| PASSAGE TO READ |
Start of Block

Z score, also called as standard score, is used to scale the features in a dataset for machine learning model training. It can also be used to detect outliers. In this one, we will first see how to compute Z-scores and then use it to detect outliers.
How is Z-score used in machine learning?
Now, different variables/features in a dataset have different range of values.
For example: A feature like ‘Age’ may vary from 1 to 90, whereas ‘income’ may go all the to 10’s of thousands. Looking at a particular value (or observation), for any given variable, it is difficult to say how far is it from the mean without actually computing the mean.
This is where Z-score helps.
It is used to standardize the variable, so that just by knowing the value of a particular observation, you get the sense of how far away it is from the mean.
More specifically, ‘Z score’ tells how many standard deviations away a data point is from the mean.
The process of transforming a feature to its z-scores is called ‘Standardization’.
Z Score Formula
The formula for Z-score is as follows:
$$ Z score = (x -mean) / std. deviation $$
If the z score of a data point is more than 3, it indicates that the data point is quite different from the other data points. Such a data point can be an outlier.
Z-score can be both positive and negative. The farther away from 0, higher the chance of a given data point being an outlier. Typically, Z-score greater than 3 is considered extreme.
source: pinterest graphic
A normal distribution is shown below and it is estimated that:
a) 68% of the data points lie between +/- 1 standard deviation.

End of Block

| MATERIAL FOR THIS TASK |
Start of Block

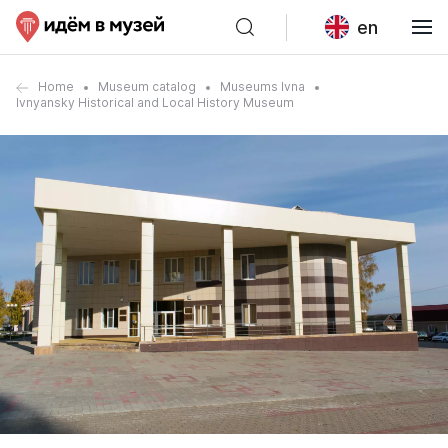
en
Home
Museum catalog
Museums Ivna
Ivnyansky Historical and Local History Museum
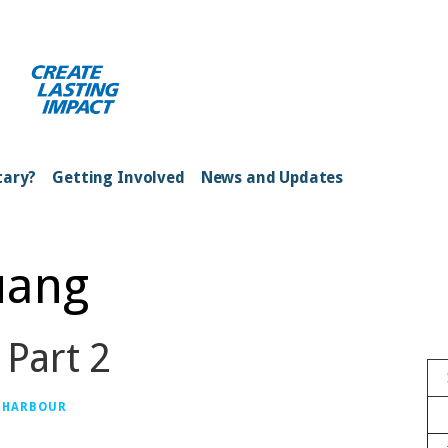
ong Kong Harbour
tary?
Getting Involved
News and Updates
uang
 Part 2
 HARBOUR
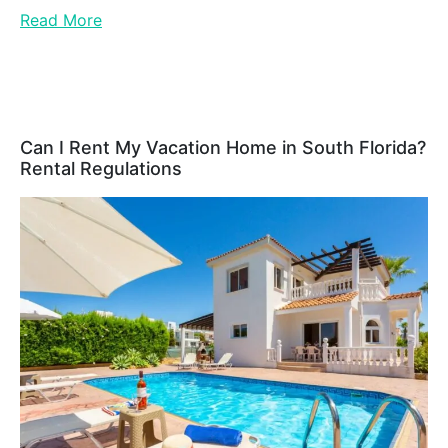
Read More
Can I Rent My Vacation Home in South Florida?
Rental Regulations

End of Block

| YOUR TASKS |
**1)** Write out every line of the records above unchanged, leaving out the pictures.
**2)** Carry on the text about Z-scores from the point where it ends.

| TASK RESULTS |
**1)**
en
Home
Museum catalog
Museums Ivna
Ivnyansky Historical and Local History Museum
ong Kong Harbour
tary?
Getting Involved
News and Updates
uang
 Part 2
 HARBOUR
Read More
Can I Rent My Vacation Home in South Florida?
Rental Regulations

**2)**
b) 95% of the data points lie between +/- 2 standard deviation
c) 99.7% of the data points lie between +/- 3 standard deviation
Common Data that follow normal distribution:
1. Heights of people
2. Income
3. Blood pressure
4. Salaries etc
Load the dataset (dont run if you followed along previously)
# Import libraries
# Data Manipulation
import numpy as np
import pandas as pd
from pandas import DataFrame
# Data Visualization
import seaborn as sns
import matplotlib.pyplot as plt
# Maths
import math
# Set pandas options to show more rows and columns
pd.set_option('display.max_rows', 800)
pd.set_option('display.max_columns', 500)
%matplotlib inline
Read the data
# Read data in form of a csv file
df = pd.read_csv("../00_Datasets/Churn_Modelling_m.csv")
# First 5 rows of the dataset
df.head()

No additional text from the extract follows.